How Russia Slid Backwards

KREMLIN RISING
Vladimir Putin's Russia
and the End of Revolution

By Peter Baker and Susan Glasser
Scribner; 453pp; $27.50
(Readers' Reviews below)
Editor's Review Star Rating
Kremlin Rising: Vladimir Putin?s Russia and the End of Revolution

The Good A well-reported, kaleidoscopic portrait of today's Russia.

The Bad The authors seem to have selected topics that support a pessimistic view of the country.

The Bottom Line Offers a persuasive case that Putin--and the KGB--have reimposed authoritarian rule.


A few months after his election in March, 2000, Russian President Vladimir V. Putin attended a celebration at the Lubyanka, the notorious headquarters of the old KGB. Around 300 generals from the KGB and its present-day successor, the FSB, had gathered to celebrate the anniversary of the founding of the Soviet secret police. Putin was in good form as he wisecracked to his fellow spies. "Instruction number one for the attaining of full power has been completed," he told them. It might have been a good joke except for one thing: As it turned out, Putin meant exactly what he said.

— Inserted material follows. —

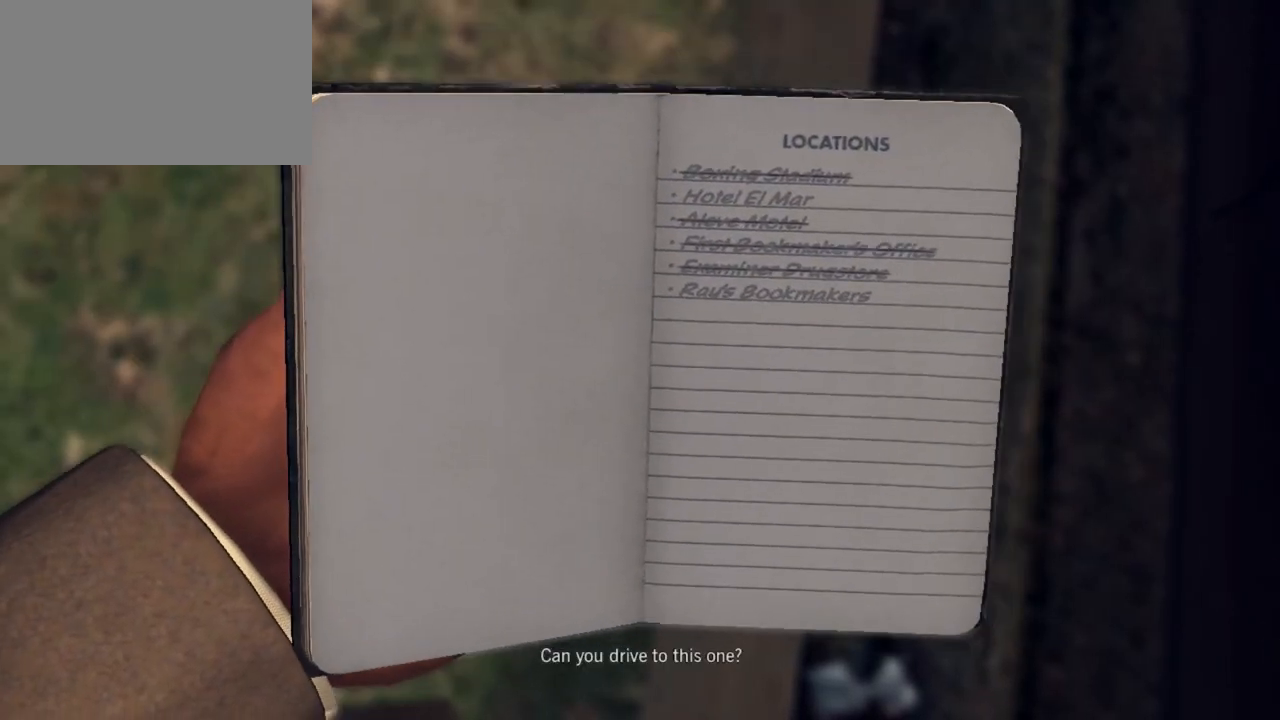
{"keys": [], "mouse": [], "events": []}
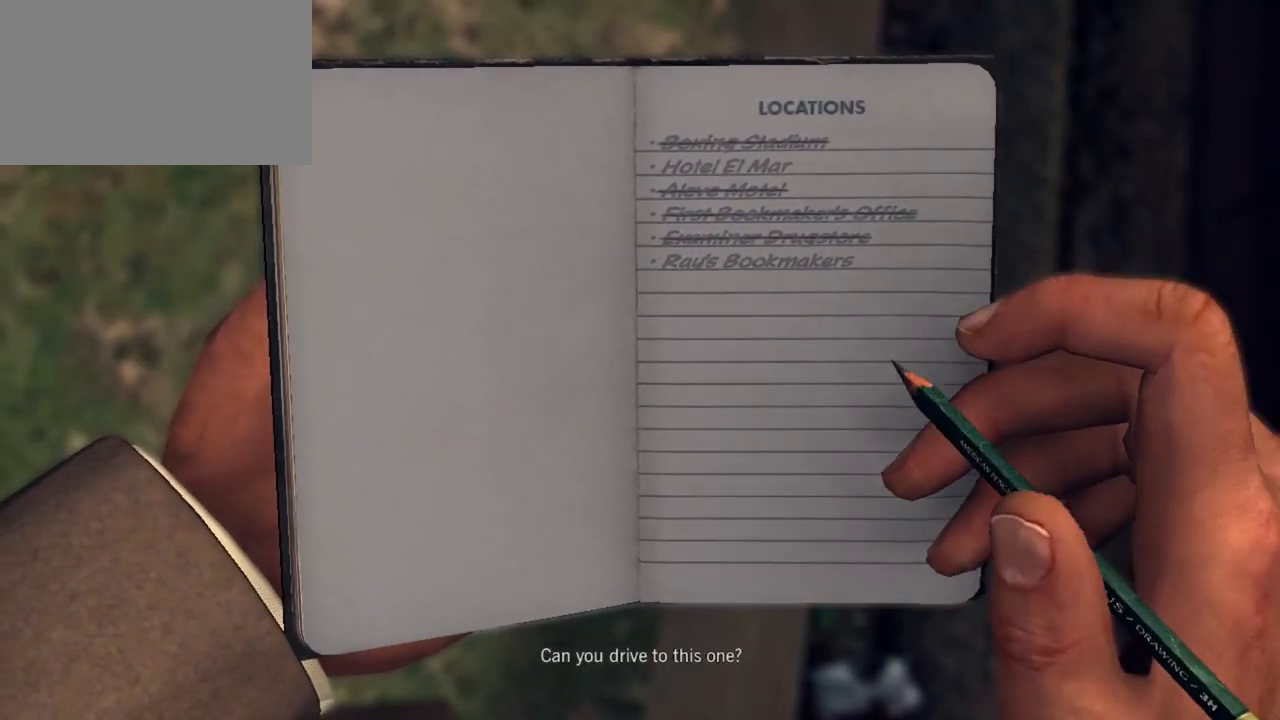
{"keys": [], "mouse": [], "events": []}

That, at least, is the central thesis of the revealing Kremlin Rising: Vladimir Putin's Russia and the End of Revolution by Peter Baker and Susan Glasser, who jointly served as Moscow bureau chiefs for The Washington Post from 2001 to 2004. Their book chronicles the steady concentration of political power under Putin. True to his KGB credentials, he has effectively reimposed authoritarian rule, finally curtailing the failed democratic revolution of the 1990s. Independent media have been crushed and replaced with crude state propaganda. Elections are routinely rigged, and the only political party that counts is the pro-Putin "Party of Power." The old KGB is back with a vengeance and filling many of the highest positions of state. Even school history textbooks are banned when they are too frank about the crimes of the Soviet past.

Despite its title, Kremlin Rising is not simply about Putin and politics. These are just the starting points for a much more ambitious project: a kaleidoscopic portrait of today's Russia. The book is organized thematically around a diverse collection of topics, from international relations to rock music, backed by an impressive amount of firsthand reporting. On top of Russia's screwed-up politics, Baker and Glasser show that the army is falling to pieces, the court system is an unreformed and corrupt shambles, and the populace is increasingly ravaged by AIDS in addition to its well-known rampant alcoholism. It's an approach reminiscent of Lenin's Tomb, an acclaimed 1993 best-seller on the dying years of the Soviet Union by David Remnick, also then of The Washington Post.

Baker and Glasser's interviewees range from high-ranking Russian officials and senior businessmen to ordinary people, from army deserters to underwear salesmen. Their stories all tell us something (usually something not very good) about the new Russia. The duo also have a canny eye for the dramatic. Putin's unlikely rise to power is the subject of an early chapter, which includes a striking number of details from political insiders. Two of the book's most powerful chapters recount the harrowing hostage dramas of the Beslan school siege of 2004 and the Moscow theater siege of 2002. Both draw extensively on talks with former hostages and their relatives, making for gripping, though sometimes uncomfortable, reading.

Putin himself comes across as a stubborn martinet whose main political credo is never to show weakness. "The weak get beaten" is Putin's simplistic mantra, which explains his hard-line policies toward Chechnya and his intolerance of critics. But Kremlin Rising also gives a sense of the tremendous constraints faced by Russia's leader, whose sometimes well-meaning reforms typically fail because of the intransigence of a reactionary bureaucracy. Then there are the conservative instincts of the Russian public, still confused by nostalgia for the imperial Soviet past. Putin's enemies, such as oil tycoon Mikhail Khodorkovsky, don't fare much better. In an account of the Putin-Khodorkovsky feud, the authors resist the temptation to blame everything on Putin, noting the mysterious messiah complex that seems to have driven Khodorkovsky to self-destruction.

Kremlin Rising does have its flaws. Against a background of continuous carping about Putin and Russia by the Western media, some of the authors' criticisms sound like clichés. In Russia, nothing is ever as black or white as it is typically portrayed in the West. The authors clearly have selected the topics with a view to reinforcing their unabashedly pessimistic viewpoint. There's a single chapter on Moscow's booming economy but little real acknowledgement of Russia's economic recovery, which may ultimately be the most important development of the Putin era. Although the authors' sources are often plugged-in, one suspects they are not always objective. Many of the most damning revelations about Putin come from a seemingly well-informed, anonymous "senior official" -- possibly former Prime Minister Mikhail Kasyanov, given his current outspoken opposition to Putin.

Still, the revelations often have the ring of truth. Five years into Putin's presidency, even optimists are jaded, recognizing that Russia is a considerable distance from anything like a Western-style democracy. And they will probably enjoy Kremlin Rising, a trenchant reminder of what a perplexing and exciting country Russia still is.